[Saved data entries]
□ □ □ □

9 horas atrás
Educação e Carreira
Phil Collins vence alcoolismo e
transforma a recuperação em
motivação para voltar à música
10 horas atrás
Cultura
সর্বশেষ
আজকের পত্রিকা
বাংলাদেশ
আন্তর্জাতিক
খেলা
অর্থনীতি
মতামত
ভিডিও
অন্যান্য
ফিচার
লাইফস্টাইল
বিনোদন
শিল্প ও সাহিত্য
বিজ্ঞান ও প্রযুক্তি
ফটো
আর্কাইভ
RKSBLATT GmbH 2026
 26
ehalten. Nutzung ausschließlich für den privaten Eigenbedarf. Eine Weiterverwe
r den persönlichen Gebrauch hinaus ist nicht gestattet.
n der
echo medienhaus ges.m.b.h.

□ □ □ □

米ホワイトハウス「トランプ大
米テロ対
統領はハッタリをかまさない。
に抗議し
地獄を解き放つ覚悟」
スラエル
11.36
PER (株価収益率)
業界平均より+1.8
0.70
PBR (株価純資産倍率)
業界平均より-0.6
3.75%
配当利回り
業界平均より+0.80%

□ □ □ □

Extract the portion of the listing that opens with the line containing "9 horas atrás" and closes with the line containing "echo medienhaus ges.m.b.h.", copying every line verbatim, both end lines included.

9 horas atrás
Educação e Carreira
Phil Collins vence alcoolismo e
transforma a recuperação em
motivação para voltar à música
10 horas atrás
Cultura
সর্বশেষ
আজকের পত্রিকা
বাংলাদেশ
আন্তর্জাতিক
খেলা
অর্থনীতি
মতামত
ভিডিও
অন্যান্য
ফিচার
লাইফস্টাইল
বিনোদন
শিল্প ও সাহিত্য
বিজ্ঞান ও প্রযুক্তি
ফটো
আর্কাইভ
RKSBLATT GmbH 2026
 26
ehalten. Nutzung ausschließlich für den privaten Eigenbedarf. Eine Weiterverwe
r den persönlichen Gebrauch hinaus ist nicht gestattet.
n der
echo medienhaus ges.m.b.h.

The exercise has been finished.